We'll tackle stripping the PC down as a last resort. The first thing we want to check is the clear CMOS jumper. When an ATX motherboard has it's CMOS jumper in the clear position, it will likely not power up. I'll also have you know that many motherboard manuals I have read have been WRONG when describing what the normal position is on a CMOS jumper, so when in doubt TRY THE MOTHERBOARD WITH THE JUMPER IN BOTH POSITIONS.
The manual not only may be unclear about the clear CMOS jumper, but also where your power switch may go on the board. If you're using an ATX motherboard and case, it's not like an AT case where a mechanical switch turns the PC on and off. The power switch on the front of the case actually shorts two pins on the motherboard that it turn "tells" the power supply to turn on. Double check where you have this power switch hooked up and if you're certain that it is hooked up to the correct two pins, and there is no polarity on this switch, you could essentially remove the switch and by pass it's function by touching the two pins together with something metal (the tip of your screw driver, pliers, knife, etc.).
If this does not work, the next thing to check is your IDE cables. A dead drive or a backwards IDE cable can prevent a board from powering up. There's juice going through those IDE cables as well as data signals, so for troubleshooting purposes, disconnect all of your drive cables, both IDE and floppy.
If doing this worked, then it might be safe to assume that one of your drives are bad, or perhaps a bad cable. Check the way your drives are plugged in.
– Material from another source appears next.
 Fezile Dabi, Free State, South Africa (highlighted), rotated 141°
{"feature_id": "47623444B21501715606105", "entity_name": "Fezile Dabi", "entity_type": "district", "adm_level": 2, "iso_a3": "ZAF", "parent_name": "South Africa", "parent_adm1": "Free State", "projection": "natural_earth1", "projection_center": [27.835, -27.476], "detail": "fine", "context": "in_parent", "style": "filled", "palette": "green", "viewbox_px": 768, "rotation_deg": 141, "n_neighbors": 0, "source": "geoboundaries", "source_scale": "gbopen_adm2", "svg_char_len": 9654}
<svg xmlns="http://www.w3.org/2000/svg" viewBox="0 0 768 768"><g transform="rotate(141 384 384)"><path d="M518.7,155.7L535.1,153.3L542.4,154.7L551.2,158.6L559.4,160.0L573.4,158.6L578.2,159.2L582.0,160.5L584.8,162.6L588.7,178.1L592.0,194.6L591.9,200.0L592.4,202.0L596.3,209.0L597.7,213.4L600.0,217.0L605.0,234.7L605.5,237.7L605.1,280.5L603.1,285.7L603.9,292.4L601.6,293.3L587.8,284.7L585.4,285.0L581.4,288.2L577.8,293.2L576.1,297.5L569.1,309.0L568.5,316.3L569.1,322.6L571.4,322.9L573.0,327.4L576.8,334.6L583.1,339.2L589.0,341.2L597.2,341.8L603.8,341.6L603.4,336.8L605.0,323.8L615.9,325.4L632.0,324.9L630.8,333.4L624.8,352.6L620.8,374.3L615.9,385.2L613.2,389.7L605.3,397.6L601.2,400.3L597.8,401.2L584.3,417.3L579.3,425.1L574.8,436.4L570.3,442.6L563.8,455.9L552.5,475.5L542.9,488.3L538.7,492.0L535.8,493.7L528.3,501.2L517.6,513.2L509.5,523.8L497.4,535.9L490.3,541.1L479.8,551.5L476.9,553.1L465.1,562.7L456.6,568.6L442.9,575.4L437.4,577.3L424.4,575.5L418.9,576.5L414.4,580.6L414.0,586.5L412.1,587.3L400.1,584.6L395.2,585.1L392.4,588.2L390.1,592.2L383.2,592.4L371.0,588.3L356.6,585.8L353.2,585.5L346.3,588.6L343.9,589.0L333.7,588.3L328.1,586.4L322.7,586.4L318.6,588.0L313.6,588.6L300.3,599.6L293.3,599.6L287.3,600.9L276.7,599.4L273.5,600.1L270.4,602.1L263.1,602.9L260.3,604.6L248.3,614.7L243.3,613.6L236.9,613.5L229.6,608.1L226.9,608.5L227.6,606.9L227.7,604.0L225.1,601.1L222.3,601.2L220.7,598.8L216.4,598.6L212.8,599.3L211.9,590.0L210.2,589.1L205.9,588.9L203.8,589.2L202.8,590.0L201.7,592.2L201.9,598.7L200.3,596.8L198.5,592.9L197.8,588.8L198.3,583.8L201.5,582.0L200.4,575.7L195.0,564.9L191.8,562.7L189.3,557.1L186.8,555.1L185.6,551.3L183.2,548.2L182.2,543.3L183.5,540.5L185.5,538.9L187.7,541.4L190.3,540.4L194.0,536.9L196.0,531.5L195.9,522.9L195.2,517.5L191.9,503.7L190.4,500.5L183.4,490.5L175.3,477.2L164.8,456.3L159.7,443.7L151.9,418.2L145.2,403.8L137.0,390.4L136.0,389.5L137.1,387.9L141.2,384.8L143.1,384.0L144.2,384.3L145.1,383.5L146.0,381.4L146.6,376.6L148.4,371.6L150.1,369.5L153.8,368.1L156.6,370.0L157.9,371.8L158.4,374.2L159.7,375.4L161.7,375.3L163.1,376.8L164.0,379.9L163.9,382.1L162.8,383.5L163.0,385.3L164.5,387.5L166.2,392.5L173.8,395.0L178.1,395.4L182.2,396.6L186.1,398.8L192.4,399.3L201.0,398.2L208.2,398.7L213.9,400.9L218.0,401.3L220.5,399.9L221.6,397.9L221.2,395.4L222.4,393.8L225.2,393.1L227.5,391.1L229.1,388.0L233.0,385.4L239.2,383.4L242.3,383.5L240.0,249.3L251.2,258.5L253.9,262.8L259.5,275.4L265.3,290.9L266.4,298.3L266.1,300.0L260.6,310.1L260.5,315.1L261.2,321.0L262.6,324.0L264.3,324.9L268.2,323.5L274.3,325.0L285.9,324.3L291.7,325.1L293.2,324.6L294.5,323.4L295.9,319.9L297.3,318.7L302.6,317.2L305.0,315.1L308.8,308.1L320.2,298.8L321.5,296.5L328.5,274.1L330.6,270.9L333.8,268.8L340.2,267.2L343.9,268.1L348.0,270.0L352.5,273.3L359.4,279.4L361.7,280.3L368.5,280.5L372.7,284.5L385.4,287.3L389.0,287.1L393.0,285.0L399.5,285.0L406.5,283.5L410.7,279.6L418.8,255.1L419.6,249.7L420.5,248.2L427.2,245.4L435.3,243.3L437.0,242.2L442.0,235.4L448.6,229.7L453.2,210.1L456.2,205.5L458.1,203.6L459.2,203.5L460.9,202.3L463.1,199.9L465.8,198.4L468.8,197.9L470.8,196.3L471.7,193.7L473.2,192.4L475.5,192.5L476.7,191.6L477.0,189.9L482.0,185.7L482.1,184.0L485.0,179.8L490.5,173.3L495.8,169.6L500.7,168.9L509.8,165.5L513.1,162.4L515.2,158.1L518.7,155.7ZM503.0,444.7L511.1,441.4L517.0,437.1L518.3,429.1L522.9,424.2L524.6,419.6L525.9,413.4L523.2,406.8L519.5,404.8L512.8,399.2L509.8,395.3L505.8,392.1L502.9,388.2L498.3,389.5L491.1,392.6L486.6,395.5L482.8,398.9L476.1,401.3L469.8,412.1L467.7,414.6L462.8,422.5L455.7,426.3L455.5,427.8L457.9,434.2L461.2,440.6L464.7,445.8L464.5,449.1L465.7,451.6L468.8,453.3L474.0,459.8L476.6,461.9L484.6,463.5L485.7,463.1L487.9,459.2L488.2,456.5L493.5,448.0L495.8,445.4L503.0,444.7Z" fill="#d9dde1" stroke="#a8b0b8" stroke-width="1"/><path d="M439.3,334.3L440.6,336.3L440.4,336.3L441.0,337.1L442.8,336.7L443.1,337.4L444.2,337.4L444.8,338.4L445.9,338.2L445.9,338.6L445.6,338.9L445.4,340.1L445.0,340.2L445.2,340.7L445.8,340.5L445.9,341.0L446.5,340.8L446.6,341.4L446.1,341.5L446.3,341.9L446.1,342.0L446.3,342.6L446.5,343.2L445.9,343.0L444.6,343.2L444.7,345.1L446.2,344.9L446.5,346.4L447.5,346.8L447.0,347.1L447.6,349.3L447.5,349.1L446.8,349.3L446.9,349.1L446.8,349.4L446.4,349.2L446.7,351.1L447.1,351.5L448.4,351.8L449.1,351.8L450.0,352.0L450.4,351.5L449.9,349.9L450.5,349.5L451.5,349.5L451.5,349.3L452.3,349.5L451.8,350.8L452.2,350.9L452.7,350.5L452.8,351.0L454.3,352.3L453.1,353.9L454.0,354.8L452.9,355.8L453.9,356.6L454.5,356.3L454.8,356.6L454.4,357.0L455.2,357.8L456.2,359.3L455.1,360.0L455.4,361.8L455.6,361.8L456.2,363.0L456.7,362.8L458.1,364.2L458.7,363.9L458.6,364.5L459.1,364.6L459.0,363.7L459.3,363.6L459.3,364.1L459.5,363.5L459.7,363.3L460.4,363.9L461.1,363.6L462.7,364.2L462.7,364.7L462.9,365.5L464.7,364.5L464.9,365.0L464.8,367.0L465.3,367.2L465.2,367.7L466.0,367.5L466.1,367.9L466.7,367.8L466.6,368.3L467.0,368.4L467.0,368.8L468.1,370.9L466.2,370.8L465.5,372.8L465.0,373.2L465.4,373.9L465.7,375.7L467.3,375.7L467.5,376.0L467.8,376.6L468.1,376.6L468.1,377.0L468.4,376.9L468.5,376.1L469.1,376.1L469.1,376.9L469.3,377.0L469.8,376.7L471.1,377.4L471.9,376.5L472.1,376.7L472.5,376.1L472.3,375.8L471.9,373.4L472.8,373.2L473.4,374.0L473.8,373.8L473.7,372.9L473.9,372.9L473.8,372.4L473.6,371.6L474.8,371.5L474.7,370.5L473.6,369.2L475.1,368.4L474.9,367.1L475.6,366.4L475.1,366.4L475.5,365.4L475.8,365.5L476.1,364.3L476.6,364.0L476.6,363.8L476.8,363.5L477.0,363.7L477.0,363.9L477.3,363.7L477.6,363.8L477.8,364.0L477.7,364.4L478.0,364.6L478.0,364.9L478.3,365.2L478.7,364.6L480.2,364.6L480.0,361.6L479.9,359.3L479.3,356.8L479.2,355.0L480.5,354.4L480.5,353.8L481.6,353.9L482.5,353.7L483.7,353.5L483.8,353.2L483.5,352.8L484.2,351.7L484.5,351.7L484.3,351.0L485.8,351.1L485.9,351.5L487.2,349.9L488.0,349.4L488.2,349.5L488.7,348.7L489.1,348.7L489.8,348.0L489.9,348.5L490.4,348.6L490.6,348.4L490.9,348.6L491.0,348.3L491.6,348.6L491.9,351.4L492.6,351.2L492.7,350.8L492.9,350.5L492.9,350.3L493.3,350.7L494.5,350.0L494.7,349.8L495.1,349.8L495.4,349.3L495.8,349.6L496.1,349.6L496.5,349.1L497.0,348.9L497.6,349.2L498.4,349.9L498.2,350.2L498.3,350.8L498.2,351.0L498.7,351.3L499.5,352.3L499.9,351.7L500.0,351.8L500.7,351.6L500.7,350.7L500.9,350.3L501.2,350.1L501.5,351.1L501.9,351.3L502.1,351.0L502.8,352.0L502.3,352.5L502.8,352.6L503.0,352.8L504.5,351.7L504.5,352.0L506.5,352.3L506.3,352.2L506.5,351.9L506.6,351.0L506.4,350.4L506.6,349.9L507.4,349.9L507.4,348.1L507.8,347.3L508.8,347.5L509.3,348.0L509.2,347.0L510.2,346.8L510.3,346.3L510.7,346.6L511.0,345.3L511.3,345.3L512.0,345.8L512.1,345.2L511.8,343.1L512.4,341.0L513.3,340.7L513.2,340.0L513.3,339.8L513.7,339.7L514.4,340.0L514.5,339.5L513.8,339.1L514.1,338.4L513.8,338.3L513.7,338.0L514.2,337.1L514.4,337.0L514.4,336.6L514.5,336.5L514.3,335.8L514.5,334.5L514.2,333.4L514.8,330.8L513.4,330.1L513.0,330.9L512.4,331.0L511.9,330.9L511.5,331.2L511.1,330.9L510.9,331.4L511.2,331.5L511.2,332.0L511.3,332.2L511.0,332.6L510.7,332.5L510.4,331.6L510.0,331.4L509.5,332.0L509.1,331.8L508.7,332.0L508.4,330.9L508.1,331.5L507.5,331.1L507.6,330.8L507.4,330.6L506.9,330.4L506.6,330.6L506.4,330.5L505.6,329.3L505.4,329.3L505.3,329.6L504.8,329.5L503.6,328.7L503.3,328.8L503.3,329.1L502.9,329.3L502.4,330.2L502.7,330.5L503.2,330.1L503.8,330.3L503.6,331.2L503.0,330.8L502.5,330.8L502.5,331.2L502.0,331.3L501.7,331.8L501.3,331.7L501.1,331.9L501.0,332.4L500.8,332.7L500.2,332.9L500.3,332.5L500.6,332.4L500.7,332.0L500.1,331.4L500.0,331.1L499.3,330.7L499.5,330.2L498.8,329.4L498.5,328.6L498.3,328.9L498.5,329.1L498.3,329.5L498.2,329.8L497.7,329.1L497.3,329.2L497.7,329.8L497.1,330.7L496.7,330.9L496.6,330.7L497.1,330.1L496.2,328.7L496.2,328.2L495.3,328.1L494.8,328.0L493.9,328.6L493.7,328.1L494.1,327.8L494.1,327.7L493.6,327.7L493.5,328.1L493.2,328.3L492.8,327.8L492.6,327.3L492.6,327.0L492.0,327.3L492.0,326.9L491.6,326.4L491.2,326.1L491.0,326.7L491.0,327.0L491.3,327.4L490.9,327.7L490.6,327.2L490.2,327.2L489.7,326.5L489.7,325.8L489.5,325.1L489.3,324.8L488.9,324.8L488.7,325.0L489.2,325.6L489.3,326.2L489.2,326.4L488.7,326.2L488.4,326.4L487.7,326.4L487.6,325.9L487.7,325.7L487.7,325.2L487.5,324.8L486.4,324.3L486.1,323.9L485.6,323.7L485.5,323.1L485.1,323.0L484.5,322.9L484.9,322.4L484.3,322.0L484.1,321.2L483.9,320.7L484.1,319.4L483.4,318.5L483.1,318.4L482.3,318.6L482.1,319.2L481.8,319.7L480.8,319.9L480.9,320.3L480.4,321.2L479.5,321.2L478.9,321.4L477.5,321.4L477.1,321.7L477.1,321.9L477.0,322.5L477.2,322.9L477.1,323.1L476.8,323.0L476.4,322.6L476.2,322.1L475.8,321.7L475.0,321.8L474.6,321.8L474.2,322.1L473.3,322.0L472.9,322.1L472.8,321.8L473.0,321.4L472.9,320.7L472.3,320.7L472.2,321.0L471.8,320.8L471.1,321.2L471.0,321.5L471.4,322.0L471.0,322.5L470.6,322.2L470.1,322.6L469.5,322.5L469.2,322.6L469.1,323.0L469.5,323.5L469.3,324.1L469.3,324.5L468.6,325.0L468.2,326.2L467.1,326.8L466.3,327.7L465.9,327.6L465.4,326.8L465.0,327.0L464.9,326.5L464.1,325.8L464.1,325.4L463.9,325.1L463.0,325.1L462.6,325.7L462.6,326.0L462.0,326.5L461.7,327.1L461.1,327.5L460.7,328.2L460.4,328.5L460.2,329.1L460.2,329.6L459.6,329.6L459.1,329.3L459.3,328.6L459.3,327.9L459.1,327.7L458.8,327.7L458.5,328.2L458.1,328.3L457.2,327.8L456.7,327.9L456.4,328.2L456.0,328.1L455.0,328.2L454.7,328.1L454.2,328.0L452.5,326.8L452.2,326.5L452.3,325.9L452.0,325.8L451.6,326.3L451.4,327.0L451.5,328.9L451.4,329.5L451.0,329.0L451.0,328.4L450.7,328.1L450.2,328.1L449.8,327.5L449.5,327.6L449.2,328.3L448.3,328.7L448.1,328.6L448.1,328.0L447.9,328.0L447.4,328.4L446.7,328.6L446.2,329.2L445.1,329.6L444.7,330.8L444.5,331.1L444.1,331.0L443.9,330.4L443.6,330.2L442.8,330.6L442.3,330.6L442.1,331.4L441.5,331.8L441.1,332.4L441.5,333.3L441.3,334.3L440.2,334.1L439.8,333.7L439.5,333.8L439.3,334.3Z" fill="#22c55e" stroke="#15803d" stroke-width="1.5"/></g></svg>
Make sure that the red stripe on each IDE cable is towards pin 1 on each IDE drive and each connector on the board. Plug the drives back in one at a time.
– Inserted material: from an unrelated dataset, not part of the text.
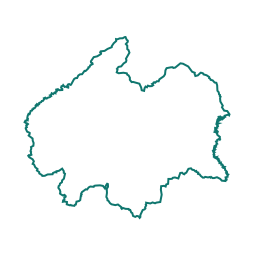 outline of La Convencion, Cusco, Peru, rotated 83°
{"feature_id": "86281439B48996208982152", "entity_name": "La Convencion", "entity_type": "district", "adm_level": 2, "iso_a3": "PER", "parent_name": "Peru", "parent_adm1": "Cusco", "projection": "mercator", "projection_center": [-72.836, -12.335], "detail": "fine", "context": "isolated", "style": "outline", "palette": "teal", "viewbox_px": 256, "rotation_deg": 83, "n_neighbors": 0, "source": "geoboundaries", "source_scale": "gbopen_adm2", "svg_char_len": 5783}
<svg xmlns="http://www.w3.org/2000/svg" viewBox="0 0 256 256"><g transform="rotate(83 128 128)"><path d="M145.0,229.6L147.4,226.5L149.6,225.5L152.0,227.0L152.8,225.7L155.7,224.8L157.7,222.8L159.1,223.6L160.9,221.5L162.3,221.6L164.1,219.3L165.1,218.9L165.3,216.4L164.3,213.5L164.7,208.5L163.5,207.9L162.9,205.9L163.3,204.5L162.2,204.3L162.1,201.8L160.3,198.3L163.0,197.0L164.6,197.2L165.7,196.1L170.5,197.8L172.0,199.8L173.8,200.2L174.9,202.3L176.5,202.8L177.2,203.9L178.9,204.4L181.2,203.2L183.3,202.9L184.6,203.5L185.1,203.3L187.0,200.9L186.6,199.2L188.1,198.1L188.8,198.4L189.1,199.7L191.3,199.8L191.9,201.2L193.3,201.6L193.2,200.0L194.0,197.6L196.3,198.1L197.7,195.0L197.4,194.2L198.0,193.5L198.7,190.7L197.7,190.0L197.6,189.1L194.8,188.1L194.5,185.5L193.7,184.2L190.0,183.2L189.7,182.7L188.9,182.9L188.2,182.1L187.5,182.5L186.0,181.5L183.7,177.4L184.1,176.1L182.2,174.3L181.5,172.5L182.2,169.2L181.3,168.5L181.2,167.3L181.5,162.8L182.4,159.9L185.1,158.3L182.4,156.9L180.8,155.5L181.2,154.8L183.9,155.0L185.8,156.5L189.9,156.8L193.8,157.9L195.7,157.1L197.3,157.2L197.8,156.3L200.3,155.1L201.7,153.7L203.0,150.0L202.7,147.3L205.7,144.3L206.7,144.5L207.5,144.0L206.8,142.7L208.0,140.1L208.4,137.2L209.4,136.9L209.6,135.8L212.2,135.1L213.0,134.1L215.9,133.7L217.1,131.6L216.4,130.0L216.7,128.9L217.2,128.1L218.6,127.4L217.9,126.6L215.8,126.3L211.2,123.4L210.8,121.5L209.9,120.5L208.8,120.7L207.1,119.4L206.0,119.7L205.2,118.9L204.4,119.0L205.6,115.0L204.9,112.7L206.0,110.3L205.5,108.9L205.4,105.0L198.3,102.7L193.3,102.9L189.8,102.2L189.8,99.3L190.7,97.8L188.7,96.9L188.3,95.0L183.5,94.1L183.8,91.6L183.7,90.4L182.9,89.6L182.8,87.4L184.2,84.2L179.0,81.6L179.0,79.7L180.4,78.6L180.8,77.7L179.8,76.8L179.5,75.6L175.9,73.0L175.7,70.4L177.3,69.3L177.7,67.7L179.3,66.4L179.0,65.5L180.1,65.2L180.8,63.7L182.1,64.1L182.8,62.5L184.5,61.6L186.4,59.7L186.5,58.4L185.9,57.4L186.8,54.6L186.6,53.0L187.3,52.2L186.7,51.5L188.0,50.2L188.2,48.7L187.7,45.7L189.7,42.7L191.7,41.3L192.5,37.8L191.7,37.7L191.6,36.6L190.9,36.3L190.5,37.0L188.9,37.2L188.5,35.1L187.6,35.2L186.4,34.2L185.7,35.6L185.0,35.9L185.0,35.1L183.7,35.2L183.6,35.8L182.7,35.7L181.6,36.7L179.8,36.7L179.3,37.9L178.8,37.4L178.5,38.1L178.2,37.5L177.9,38.8L177.1,38.3L176.1,38.6L175.9,39.8L175.0,39.6L174.5,40.4L173.7,40.1L173.8,41.4L173.1,41.2L172.4,41.8L172.0,41.4L171.6,42.0L170.9,41.6L170.4,42.1L170.8,42.5L169.9,43.1L169.4,42.2L168.9,42.7L169.5,43.0L169.2,43.5L168.7,43.3L168.4,43.7L168.6,44.6L168.2,45.0L167.7,44.3L167.8,45.5L167.1,45.5L167.0,46.3L166.2,46.2L166.3,44.9L166.0,45.9L164.9,46.0L165.1,47.1L164.5,45.6L162.0,46.2L162.1,45.5L160.9,46.4L160.6,46.0L161.2,45.6L160.3,44.4L159.6,46.3L159.7,45.3L158.2,45.0L158.8,44.3L158.3,43.9L157.5,44.1L157.3,43.2L156.3,43.9L155.9,42.5L154.7,42.2L154.5,41.4L152.1,42.3L151.6,40.9L150.6,40.8L150.1,39.0L150.8,38.3L150.3,37.9L149.8,38.2L149.9,39.2L149.4,38.2L148.0,37.9L145.8,40.1L144.0,40.5L143.0,41.3L143.5,39.8L142.8,39.5L142.6,41.4L142.1,40.6L141.3,40.9L141.1,40.4L140.5,40.9L140.5,41.7L138.8,41.5L139.5,40.4L138.6,40.3L138.6,39.4L137.8,39.5L137.3,38.6L135.7,39.4L135.8,38.6L134.8,38.7L134.5,37.5L134.1,38.9L131.9,37.6L131.3,38.0L131.8,38.6L130.7,38.2L130.6,37.6L131.8,36.7L131.5,36.1L129.7,37.2L129.2,36.4L128.1,36.8L127.9,36.3L129.1,35.8L128.3,34.9L129.7,34.5L130.0,35.7L130.7,34.3L128.7,34.0L128.9,33.0L130.5,32.8L129.6,31.4L128.6,31.1L128.7,30.3L127.6,30.5L126.9,26.7L127.7,26.1L126.8,25.6L123.3,27.4L122.5,30.4L118.9,32.2L117.4,31.2L113.0,33.1L109.7,33.0L108.1,32.3L107.5,33.0L106.4,32.7L105.7,33.5L103.6,33.6L101.9,34.7L96.5,34.3L93.9,34.8L93.4,36.5L91.0,38.2L90.3,40.1L89.0,40.5L88.4,41.4L87.3,41.2L85.2,43.6L84.0,46.5L83.1,46.7L82.3,48.0L82.0,49.2L84.3,52.3L84.6,54.8L82.3,55.3L81.3,55.0L80.0,57.5L74.3,60.7L70.9,65.6L70.2,68.1L73.8,73.8L73.9,75.7L73.1,76.3L73.0,78.1L73.3,82.4L75.3,83.8L79.2,84.7L81.0,86.2L83.5,90.9L85.4,91.9L85.1,93.7L86.4,95.6L85.8,96.2L85.9,97.0L86.8,97.6L87.2,98.7L88.6,97.8L89.3,99.2L89.2,101.4L88.4,103.1L89.9,104.2L89.0,105.5L90.5,106.7L93.1,107.5L92.2,109.8L89.4,110.0L85.4,111.3L82.9,117.3L82.9,118.8L80.4,120.3L78.3,120.0L75.9,121.0L74.9,122.3L73.6,122.5L72.6,125.8L72.5,130.6L71.4,132.4L68.8,131.3L68.0,131.8L66.2,130.0L66.0,127.2L63.4,124.5L62.1,121.9L60.5,121.3L59.0,121.6L53.4,117.4L50.7,118.0L49.6,119.1L46.1,118.7L44.4,119.9L42.4,117.7L41.2,117.6L40.2,118.6L37.4,119.4L37.4,120.3L38.3,122.4L38.0,125.1L38.7,127.9L38.3,129.0L40.3,129.2L42.1,131.8L44.6,134.0L45.8,134.3L47.0,138.6L48.6,141.8L48.6,145.8L49.5,146.4L50.5,145.6L51.3,145.9L53.1,149.8L53.5,153.4L57.3,156.7L58.5,156.7L59.2,155.5L60.2,155.3L61.3,158.0L62.5,158.5L63.0,160.0L63.9,160.0L66.3,163.2L66.0,164.2L69.0,167.0L68.9,169.1L69.9,171.0L72.2,172.4L72.1,174.1L72.9,175.6L78.1,179.3L78.2,180.0L77.2,181.1L77.5,182.3L78.4,182.9L79.8,182.2L80.6,182.4L80.1,183.6L79.3,184.1L79.5,185.9L77.5,187.1L78.3,187.7L78.4,188.9L79.8,189.5L81.3,188.4L82.3,188.6L82.1,191.6L80.9,192.8L81.1,194.6L81.7,194.6L82.1,193.6L83.3,194.6L83.6,195.8L84.7,195.8L84.2,197.0L85.2,198.1L84.2,199.5L85.7,200.3L86.0,201.3L87.0,200.4L87.8,201.8L88.3,204.4L88.9,205.1L88.7,205.9L87.8,206.4L88.2,207.9L89.1,207.7L90.7,209.1L90.7,210.3L91.7,211.0L92.3,213.1L93.4,213.2L93.9,214.0L93.3,215.1L94.4,215.2L93.7,216.1L94.4,217.0L95.4,216.8L97.0,218.3L96.9,219.4L97.7,219.8L97.8,220.7L98.9,221.0L99.2,222.6L101.6,223.6L101.7,224.6L102.4,224.4L102.5,225.4L103.7,226.1L105.9,226.8L106.5,226.2L108.1,226.6L107.7,227.4L108.4,228.0L108.2,228.9L109.6,229.9L110.7,228.5L111.5,228.3L111.3,227.3L111.9,226.8L113.5,228.8L114.9,228.3L115.5,229.5L116.1,229.6L119.3,228.6L120.8,226.2L121.9,226.3L123.4,227.5L126.8,224.0L129.0,224.1L131.4,223.5L134.1,224.1L135.1,226.6L136.7,226.5L139.1,227.6L139.9,227.1L141.1,227.5L142.8,227.1L143.2,228.2L142.8,229.6L143.4,230.4L145.0,229.6Z" fill="none" stroke="#0f766e" stroke-width="2"/></g></svg>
If your PC is still not powering up, then we need to pull all of the cards out of the machine as to make sure that there are no cards grounding out the PC. At thins point, we should only have a power supply, a stick of RAM and a CPU in a motherboard mounted in a case.
Still no power? Wow man! You've got issues!
The next thing we need to check is the board itself. Pull the motherboard from the case. Maybe it's grounding out somewhere. Perhaps there's an extra stand off screwed into the case. What's a stand off? You did use stand offs, didn't you? Try the motherboard, still stripped of it's cards, outside of the case sitting on just a box or table top or anything that WOULD NOT conduct electricity. Double check that CMOS jumper again too!
If the motherboard is STILL not powering up, then we know, at this juncture, that the problem is either the motherboard or the power supply.
To test the power supply, you can do this: Unplug the power connector from the motherboard. Connect the green and black wires on the power connector with a paper clip or a piece of wire. If the power supply fan kicks in, the power supply is probably good and your problem is likely the motherboard. If the fan on the power supply remains still, you may just have a dead power supply.
NOTE: Many boards today have a "standby LED." Just because this is lit doesn't mean that the PSU and/or motherboard is working. It only means the motherboard is receiving +5VSB from the power supply.